2006. Ano 3 . Edição 25 - 3/8/2006
Guilherme Canela
Conceito complexo e intrigante é o desenvolvimento. Assim como ocorre com alguns outros,do mundo social,político e econômico, não é possível visualizar uma definição única quando ele está em foco.Somos compelidos a utilizar qualificadores: falamos em desenvolvimento econômico,desenvolvimento social, desenvolvimento humano, desenvolvimento local.Cada um desses pares representa uma idéia específica; além de contextos histórico, político, econômico e cultural próprios.
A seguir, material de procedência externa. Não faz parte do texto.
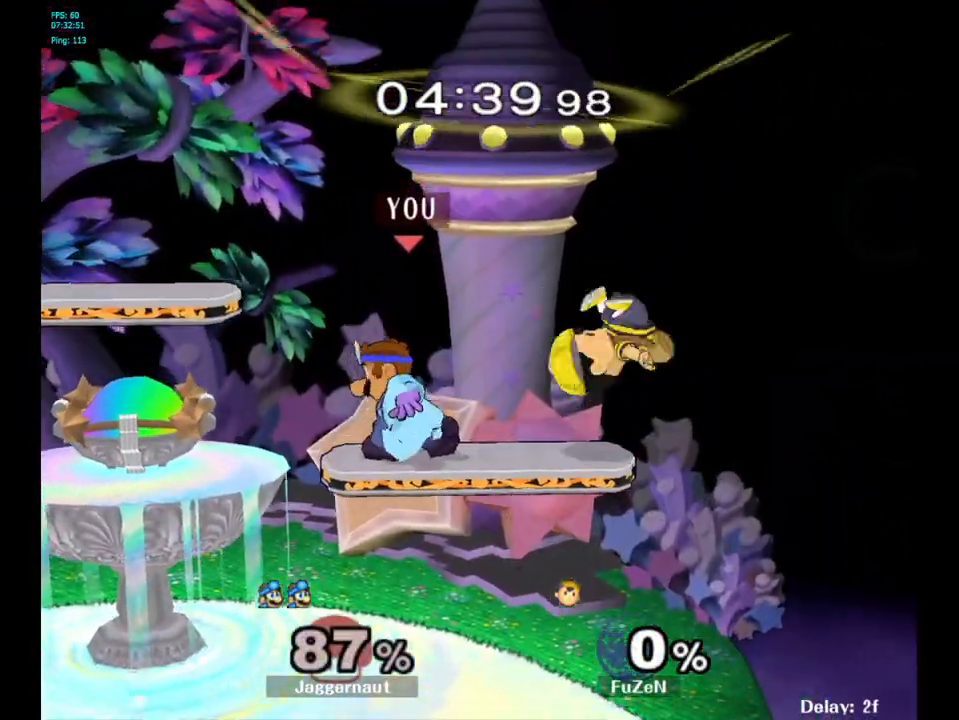
{"buttons": [], "left_stick": "down", "right_stick": "center", "events": [[117, "left_stick", "down-left"], [233, "R1", "down"], [350, "Y", "up"], [367, "Y", "down"], [383, "Y", "up"], [400, "R1", "up"], [417, "left_stick", "center"], [500, "left_stick", "down"]]}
Define também distintos objetivos a alcançar,diferentes formas de mensuração, atividades-meio igualmente diversificadas - isso além de justificativas teóricas que podem se mostrar até mesmo antagônicas.
Ocorre algo semelhante no universo das tecnologias. Elementos centrais na condução dos mais variados modos de produção e de organização da vida social,as tecnologias não podem ser pensadas sem qualificadores.Desse modo,as tecnologias sociais são distintas das convencionais.
Não é mera coincidência a semelhança entre a construção dos conceitos de tecnologia e de desenvolvimento. A passagem humana por esse planeta esteve quase sempre atrelada a um poderoso câmbio tecnológico: Idade da Pedra,Idade dos Metais, invenção da escrita,grandes navegações,máquina a vapor,bomba nuclear,microchip são alguns dos casos mais sintomáticos.
A decisão de que qualificador atribuir a uma tecnologia (limpa ou não,por exemplo) pode ser o fiel da balança para alcançarmos uma definição de desenvolvimento (sustentável ou de outro tipo). Portanto,é central ficar claro que o contexto político de adoção de uma ou outra estratégia tecnológica importa - e muito - para o modelo de desenvolvimento que se pretende perseguir. O conceito de tecnologias sociais ganha corpo nesse cenário; e tendo em mente,por um lado, as profundas desigualdades sociais e,por outro,a pujante criatividade da população - que demarcam nações como a brasileira.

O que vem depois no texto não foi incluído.